A
Partilha,
de Daniel Filho
A Partilha, Brasil, 2001
Há algo a se dizer em favor de A
Partilha. É o fato evidente de que agradará bastante
a alguns, e isso é certamente algo significativo, assim como já
aconteceu com o produto anterior da Globofilmes, O Auto da Compadecida.
Notar e mesmo criticar a origem televisiva de sua concepção
seria um pouco chover no molhado. Mais importante e complicado será
admitir que há sim um interesse de muitos por produtos cinematográficos
próximos da estética televisiva. Podemos nos posicionar
contra essa tendência ou a favor, com ou sem reservas, cada um a
seu critério. O que não é possível é
negar a legitimidade de uma opinião coletiva que espera ver filmes
"com a mesma qualidade das novelas".
Diante disso, podemos julgar A Partilha
pelo critério a que se propõe, um filme com o padrão
Globo de qualidade. Sob esse aspecto podemos então entender a empatia
que o filme pode estabelecer com outros espectadores, seja porque estes
passam por situações semelhantes, uma vez que o filme fala
de um tema comum à classe média, seja apenas porque o filme
se deixa ver, com rostos familiares para qualquer casa que tenha uma televisão.
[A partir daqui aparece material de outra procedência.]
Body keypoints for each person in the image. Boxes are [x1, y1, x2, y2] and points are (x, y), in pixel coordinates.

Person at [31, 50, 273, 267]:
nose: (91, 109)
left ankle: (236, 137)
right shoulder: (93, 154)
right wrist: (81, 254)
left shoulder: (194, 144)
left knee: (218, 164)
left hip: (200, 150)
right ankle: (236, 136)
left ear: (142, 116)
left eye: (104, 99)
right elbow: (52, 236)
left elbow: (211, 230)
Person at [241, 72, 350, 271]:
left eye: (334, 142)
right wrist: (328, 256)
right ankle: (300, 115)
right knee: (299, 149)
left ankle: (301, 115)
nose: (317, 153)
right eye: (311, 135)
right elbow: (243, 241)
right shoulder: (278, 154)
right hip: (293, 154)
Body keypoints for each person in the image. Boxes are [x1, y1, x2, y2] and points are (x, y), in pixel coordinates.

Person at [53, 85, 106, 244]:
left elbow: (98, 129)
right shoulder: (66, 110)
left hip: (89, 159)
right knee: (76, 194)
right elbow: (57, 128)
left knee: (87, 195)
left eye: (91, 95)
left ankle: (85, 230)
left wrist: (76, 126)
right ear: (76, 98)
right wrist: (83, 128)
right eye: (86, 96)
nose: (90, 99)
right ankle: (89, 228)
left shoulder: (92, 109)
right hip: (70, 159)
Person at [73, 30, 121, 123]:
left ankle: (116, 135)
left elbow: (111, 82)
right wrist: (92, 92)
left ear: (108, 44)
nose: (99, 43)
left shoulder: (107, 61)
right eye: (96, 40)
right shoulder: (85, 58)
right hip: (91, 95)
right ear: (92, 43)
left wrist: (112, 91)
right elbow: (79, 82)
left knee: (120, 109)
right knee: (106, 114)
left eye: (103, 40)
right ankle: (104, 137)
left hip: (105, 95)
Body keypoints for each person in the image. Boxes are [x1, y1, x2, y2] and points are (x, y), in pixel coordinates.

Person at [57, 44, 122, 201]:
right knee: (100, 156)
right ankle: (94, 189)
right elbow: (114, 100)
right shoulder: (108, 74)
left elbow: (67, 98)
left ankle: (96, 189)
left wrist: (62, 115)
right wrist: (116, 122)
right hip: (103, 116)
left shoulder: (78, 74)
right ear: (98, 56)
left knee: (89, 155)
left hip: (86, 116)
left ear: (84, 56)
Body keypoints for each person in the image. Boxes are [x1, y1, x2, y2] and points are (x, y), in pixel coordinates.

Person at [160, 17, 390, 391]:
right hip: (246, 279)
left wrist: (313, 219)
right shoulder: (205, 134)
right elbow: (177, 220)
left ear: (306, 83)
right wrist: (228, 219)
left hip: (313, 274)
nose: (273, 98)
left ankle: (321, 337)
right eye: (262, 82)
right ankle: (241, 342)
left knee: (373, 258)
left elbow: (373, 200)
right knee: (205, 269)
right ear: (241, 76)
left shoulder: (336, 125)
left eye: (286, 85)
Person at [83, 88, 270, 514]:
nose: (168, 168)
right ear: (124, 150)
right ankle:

Mas o fato é que mesmo dentro desse
critério o filme não ganha brilho, seja pela mão
pesada nas seqüências sem diálogo, não existentes
na peça, seja pela incapacidade de surpreender da dramaturgia original.
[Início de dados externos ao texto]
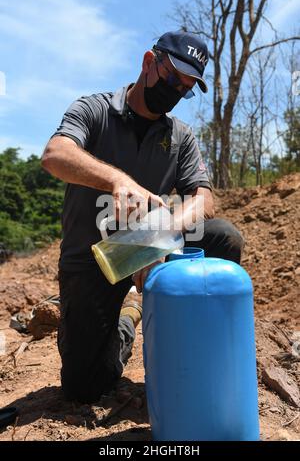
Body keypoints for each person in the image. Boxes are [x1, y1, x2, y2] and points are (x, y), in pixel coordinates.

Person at [42, 31, 244, 403]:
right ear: (149, 62)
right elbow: (55, 154)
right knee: (84, 388)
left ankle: (191, 344)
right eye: (172, 78)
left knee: (222, 236)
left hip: (149, 250)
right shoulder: (94, 109)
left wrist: (159, 236)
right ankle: (128, 319)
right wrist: (115, 180)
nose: (176, 91)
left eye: (185, 89)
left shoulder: (180, 136)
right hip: (92, 262)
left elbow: (203, 199)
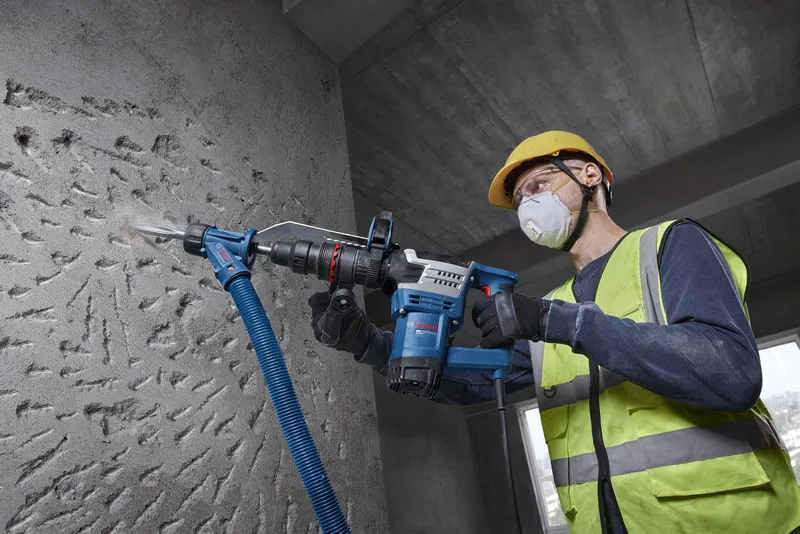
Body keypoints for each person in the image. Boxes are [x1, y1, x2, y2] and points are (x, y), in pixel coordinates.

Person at [308, 131, 800, 533]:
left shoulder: (670, 246)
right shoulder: (553, 306)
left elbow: (729, 371)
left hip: (733, 523)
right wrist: (371, 345)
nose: (528, 206)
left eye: (539, 185)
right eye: (520, 199)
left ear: (590, 177)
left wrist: (554, 323)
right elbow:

A intenção de "falar ao coração"
do espectador não funciona justamente por sua falta de sutileza.
A discussão mais complicada que nos
proporciona essa Partilha está fora da tela, e trata do
modo de produção do filme. Será que os filmes produzidos
pela superpoderosa rede de televisão devem ter o apoio de leis
e patrocínios? Será que teremos novos filmes ou isto é
uma tentativa efêmera? Como será então o formato de
produção de possíveis novos produtos? Há a
possibilidade do monopólio na rede televisiva se estender à
área de produção cinematográfica?
Estas dúvidas estão fora da
tela, mas moldarão muitas opiniões a priori. A
Partilha, no entanto, está desprovida do encanto que possibilitaria
transformar idéias e avançar nas propostas. Fica como exemplo
evidente de que a falta de coragem e originalidade e o mau gosto que imperam
na televisão brasileira podem sim se fazer mostrar no cinema através
da sua mais poderosa e simbólica representante. É pena.
Há, sim, alguns momentos em que percebemos os consideráveis
talentos envolvidos no projeto. Mas a lembrança que fica, se houver,
remete muito mais a um produto de uma mega-estrutura ainda incipiente.